How to setup the environment for the pipeline of FASTQ to VCF (RNA-Seq) tool. (macOS version)

This is a preparation guide for using the FASTQ to VCF tool.

Install GATK4

Please finish setting up the pipeline for RNA-Seq FASTQ file processing on macOS first, because this pipeline also uses the same tools of fastp and HISAT2. What you add is only one more software, GATK4, using bioconda. So, just run the following command with the terminal to do it.

$ conda install -c bioconda gatk4

The Environment Set-up Panel

Setting up the pipeline is like doing it for the RNA-Seq FASTQ file processing. Settings for the fastp and HISAT2 executable are the same. The GATK Resource Bundle is available only for human (b37/hg19 and Grch38/hg38) but not for other organisms. 

However, the indexes provided by the HISAT2 website cause the error on GATK execution because their chromosome names are like "1", not "chr1." So, download the "chr" added version of GRCh38 HISAT2 indexes and GTF file that we added "chr" to chromosome names. Please uncompress the zip files before you use them.

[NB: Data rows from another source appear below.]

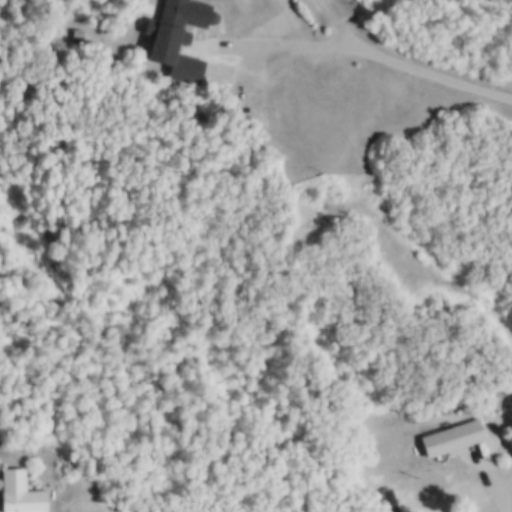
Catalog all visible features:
building: (185, 12)
building: (185, 14)
building: (73, 30)
building: (172, 50)
road: (357, 50)
building: (175, 54)
building: (453, 434)
building: (452, 438)
building: (373, 454)
road: (498, 482)
building: (17, 491)
building: (20, 494)
building: (392, 498)
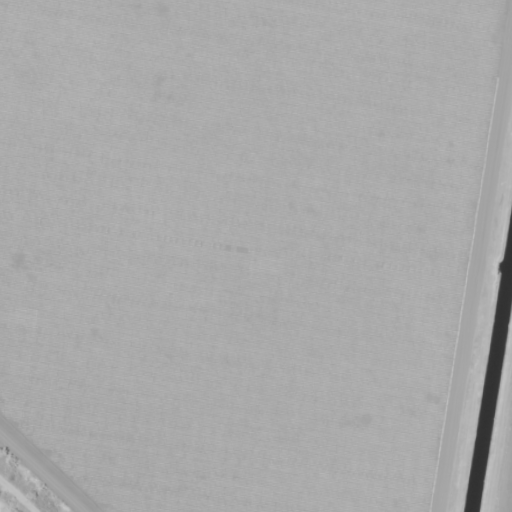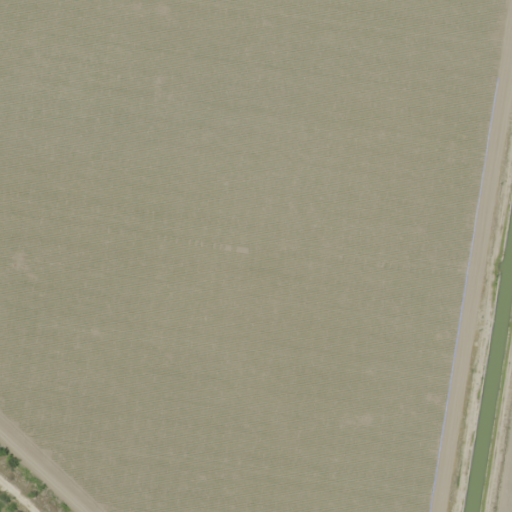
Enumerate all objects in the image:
road: (112, 413)
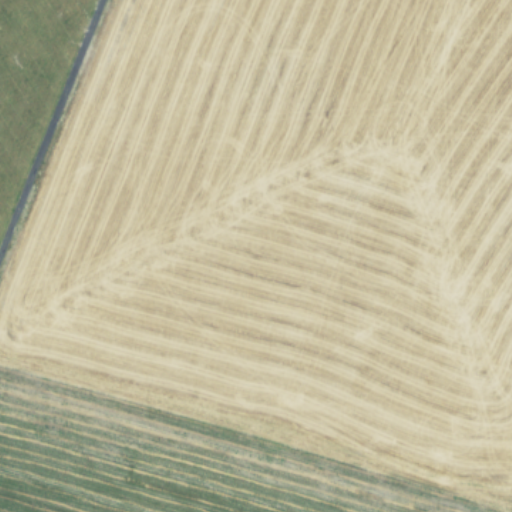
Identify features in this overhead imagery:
road: (49, 123)
crop: (271, 267)
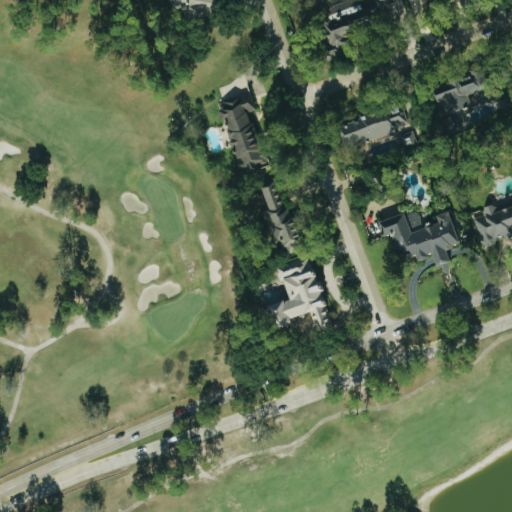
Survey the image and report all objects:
building: (196, 8)
building: (393, 9)
road: (405, 58)
building: (464, 93)
building: (375, 127)
building: (245, 131)
road: (329, 180)
building: (282, 217)
building: (416, 222)
building: (495, 224)
building: (425, 238)
building: (302, 297)
road: (449, 308)
road: (455, 339)
road: (360, 375)
road: (222, 395)
road: (194, 435)
road: (31, 484)
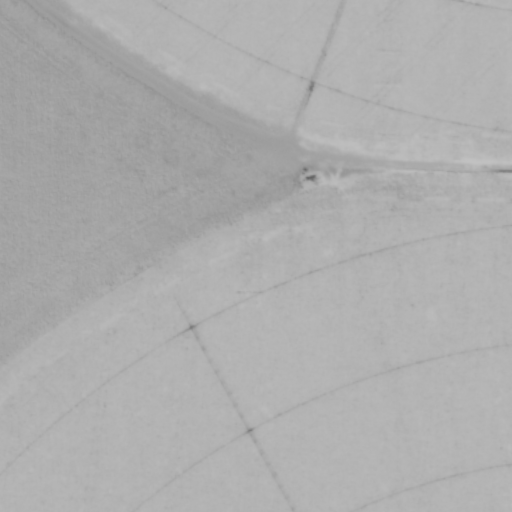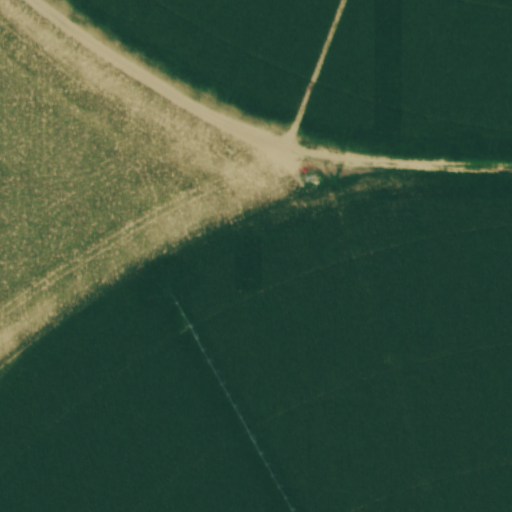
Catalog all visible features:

FASTQ to VCF (RNA-Seq) Environment Set-up Panel (macOS)

1. Java 8 Executable

Go to the anaconda3 install directory, and select /bin/java

2. GATK jar Executable

Go to the anaconda3 install directory, and select pkgs/gatk[version]/share/gatk[version]/gatk-package[version]-local.jar

3. GTF/GFF3 File

You can download the VCF file of GRCh38 version from here. This GTF file is modified version of the original provided by EBI. Chromosome names have "chr." And to make this work, you need to use it together with the "chr" added version of HISAT2 index.

4. dbSNP VCF File

Get it from gcp-public-data--broad-references on Google Cloud. For GRCh38 data, please download Homo_sapiens_assembly38.dbsnp.vcf under the hg38/v0 folder.

5. Known Indels VCF File

You can get them from the same directory as step4. Download Homo_sapiens_assembly38.known_indels.vcf and Mills_and_1000G_gold_standard.indels.hg38.vcf under the hg38/v0 folder. Please note that you have to go to the second page to see them.

Troubleshooting of the files of Step 4 to 5.

Though the names of those files end with ".vcf.gz" on Goole Cloud, downloaded files might look like ".vcf" or something else. Both raw vcf and gz compressed files are accepted, but you may need to correct extensions.

A workaround for the error "env: python: No such file or directory" on recent macOS.

On executing hisat2-inspect, it halts because the error says it can't find Python. If you see such an error, please close the Subio Platform software. And then open it with the following command from Terminal.

open /Applications/Subio/Subio.app

If you want to analyze on hg19

If you analyze on hg19, please download the original HISAT2 Index (grch37_genome.tar.gz) and GRCh37 GTF file. And use the following dbSNP and Indels files.